『伝説の灘校教師が教える 一生役立つ学力』(橋本武著、日本実業出版社)の著者は、神戸の名門として知られる灘校(灘中学校・高等学校)の元教頭であり、この9月に101歳で亡くなった人物。
中学時代の3年間をかけ、中勘助の小説『銀の匙』(1921, 初版)を、あえて横道にそれながら読み込むという型破りな授業を行ったことでも知られています。そしてその教育方法は現在、「スローリーディング」として再評価を受けることに。つまり本書は、そんな著者が生徒に伝えたかった思いをつづった書籍。初版が発行されたのは昨年2月ですが、長く売れ続けている良書でもあります。
「銀の匙授業」について語られた第2章「生きる力、学ぶ楽しさのもととなる国語力」に目を向けてみましょう。
考えることを楽しむ
敗戦後、教科書が墨塗りされ使いものにならなくなったというのは有名な話。そんな状況下、著者は思い切って教科書を捨てる決心をしたそうです。そして代わりに選んだ教材が、中勘助の自伝的小説で、著者にも大きな影響を与えたという『銀の匙』だったわけです。同作品は新聞小説のため長さが適切で扱いやすく、内容的にも日本的な生活様式や古くからの風習が多く登場します。
『銀の匙』を読み込んでいけば、いろいろと幅広い知識が身に付きますし、また、知識が増えていくという面白さを通じて、国語という教科に対する生徒の興味をよりかきたてられると考えました。(59ページより)
さらに著者は、子どもたちが『銀の匙』を楽しみながらじっくりと学べるよう、読み込むポイントを詰め込んだ「銀の匙研究ノート」という副教材を作成したのだとか。
「銀の匙研究ノート」の勉強法
- 通読/各章をひと通り読んで、読めない字を調べておく。また、そうした字の読み方(発音の仕方)も工夫してみる。
- 主題/それぞれの章が、何について書かれているのかを考え、自分で章のタイトルを決めてみる。
- 内容の整理/章ごとの内容について、どのようなことがどんな順序で書いてあるかをまとめてみる。
- 語句の意味/(研究ノートに)あらかじめ難しい語句の意味や説明が記載されているので、よく覚えておくよう努力する。
- 注意すべき語句/(研究ノートに)あらかじめ抜き出してある文中に登場する語句について、意味や使い方などを説明してみる。誰でも知っている言葉もあれば、難しい言葉もあるので、自分で調べたり、友だちに意見を求めてみたりする。
- 短文の練習/前項「注意すべき語句」で取り上げた言葉を用いて短文をいくつかつくり、そのうちのひとつを書きとめておく。

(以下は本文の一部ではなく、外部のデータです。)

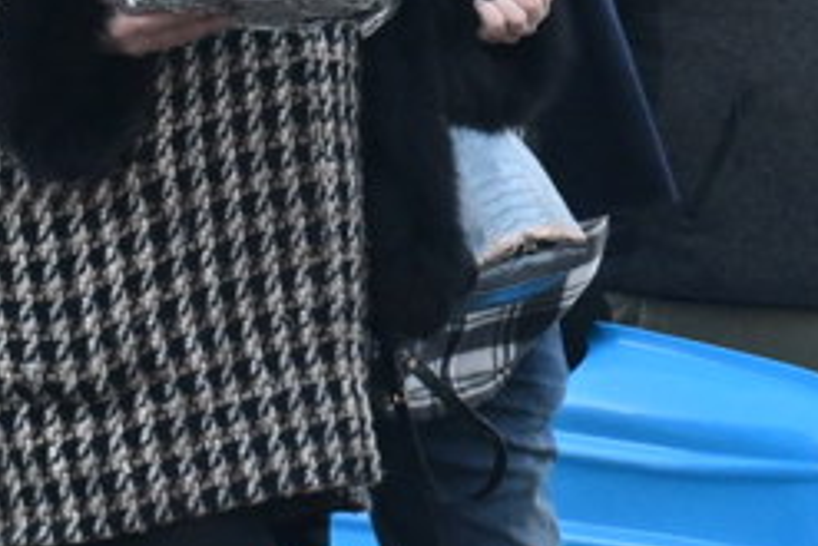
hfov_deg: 5.0
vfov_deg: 3.3
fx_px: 9344
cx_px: 384
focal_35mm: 411
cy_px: -73
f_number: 5.6
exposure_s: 1/320
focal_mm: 98
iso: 2000
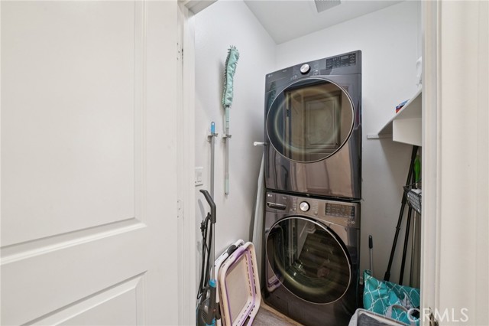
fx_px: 163
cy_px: 163
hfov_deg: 112.6
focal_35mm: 12
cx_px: 244
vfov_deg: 89.9
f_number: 9
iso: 400
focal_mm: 12
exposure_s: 1/5
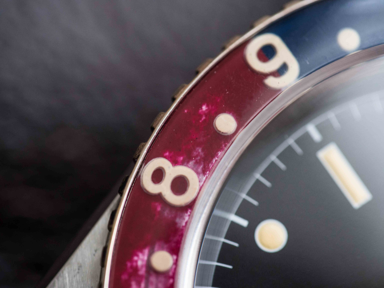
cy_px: 144
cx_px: 192
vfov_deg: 16.4
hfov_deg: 21.8
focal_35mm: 90
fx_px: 998
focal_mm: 45
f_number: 3.5
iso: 800
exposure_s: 1/60
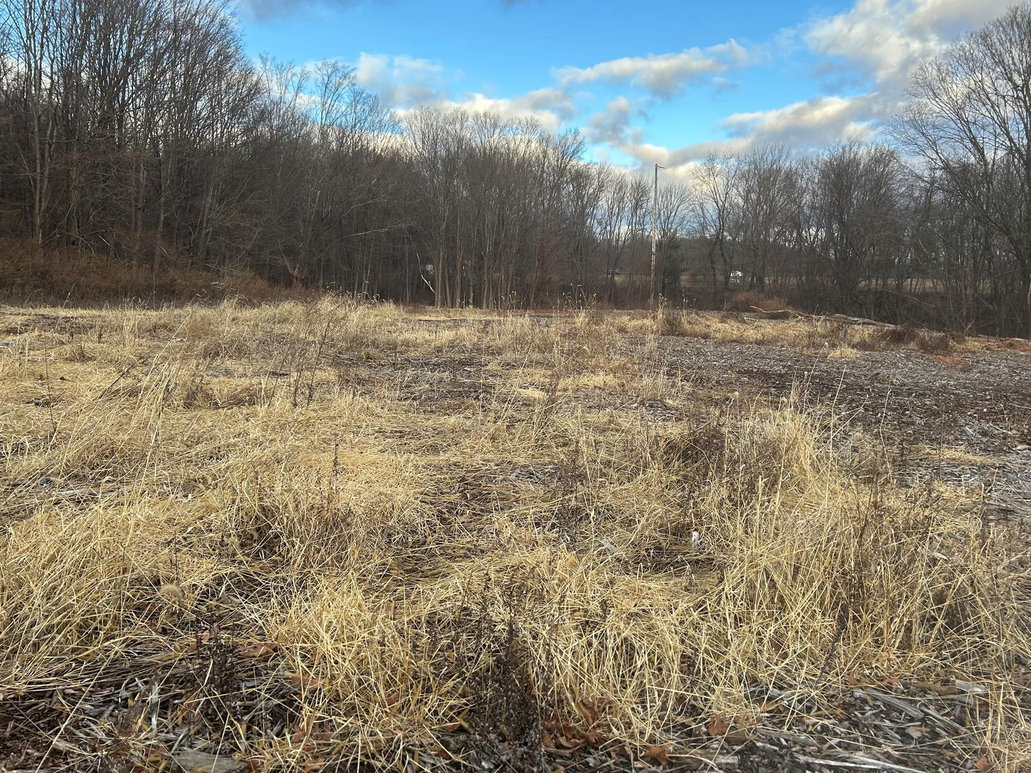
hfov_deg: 61.6
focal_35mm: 29
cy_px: 350
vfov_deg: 48.2
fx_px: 864
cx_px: 545
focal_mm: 5.7
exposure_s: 1/709
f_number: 1.5
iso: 50
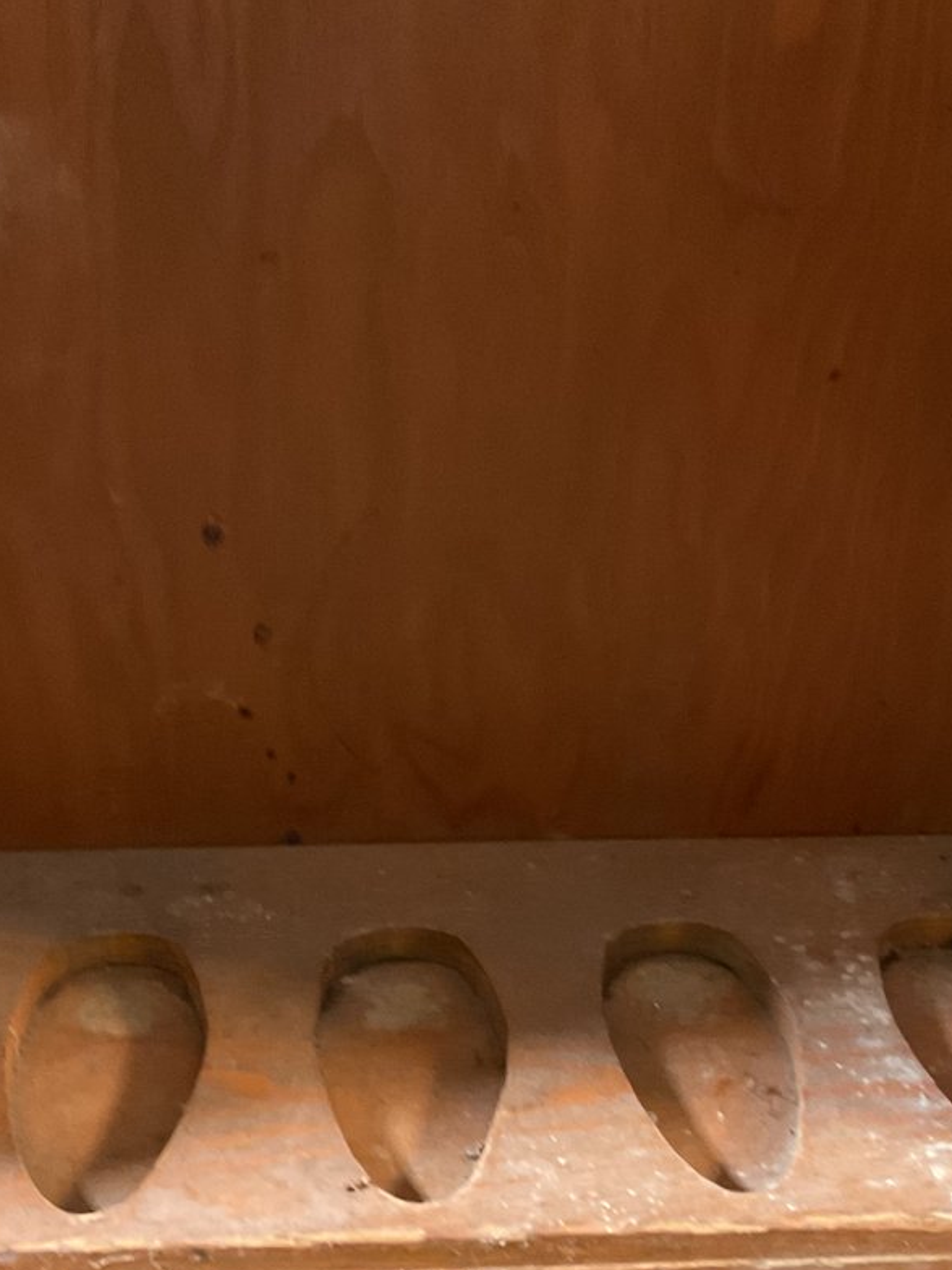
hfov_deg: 26.1
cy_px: 812
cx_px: 465
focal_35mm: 56
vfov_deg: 34.1
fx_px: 2053
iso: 320
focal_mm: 3
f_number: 1.8
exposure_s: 1/30
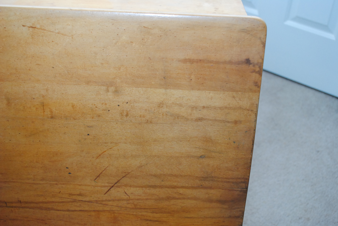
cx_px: 169
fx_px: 494
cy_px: 113
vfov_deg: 25.8
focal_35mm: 52
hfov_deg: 37.8
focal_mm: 35
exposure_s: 1/200
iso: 800
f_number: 5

- 鑑賞/文の書き出しのうまいと思われる部分を書き写す。そして、どんなところに感心させられたのか考えてみる。
- 参考/(研究ノートに)あらかじめあげてある、内容と関連するいろいろな事柄をよく読み、必要なことは覚えておく。
どれも基本的な勉強法ですが、広い視野で受け止めれば、現代のさまざまな場面にもあてはめられると思います。(60ページより)
たくさんの本を読む
本を読むということの意義、素晴らしさについて、著者は次のように記しています。
ひとりの人生において体験できること、見聞きできることはおのずと限られている。しかし読書を通じて、そうした自分では体験できないことを知ることができるとともに、自分とは違う人間、生き方があるということも見えてくる。(69ページより)
あとで必ず役に立つ
そして重要なのは、わからなくても読み通してさえおけば、次に細かく見ていくときに必ず役に立つということ。全部がわからないわけではなく、わかるところがあるなら、まずはそこから理解すればいいのだという考え方です。これもまた、ビジネスの現場で資料を読み込む際などにも応用できそうです。
さて、話は変わりますが、本書のなかでとても印象的だった部分を最後にご紹介しましょう。著者の新任のころのエピソードです。
その日は祭日でしたが、ちょうど試験期間だったため職員室にいました。すると、いきなり生徒が、「先生、やられたー!」という叫び声とともに、脇腹を抑えながら入ってきたのです。よく見ると、生徒の腹にナイフが刺さっているではありませんか。
どうも、生徒同士のケンカでやられたようでしたが、このときは、さすがに「こりゃ、えらい学校に来たなぁ」と思いました。(94ページより)
あまりに極端すぎるので、不謹慎ながら笑ってしまったのですが、当時は名門ではなかったという灘校での著者の奮闘ぶりが伝わるエピソードではあります。このように読みものとしても楽しめるので、ぜひ一度、手にとってみてください。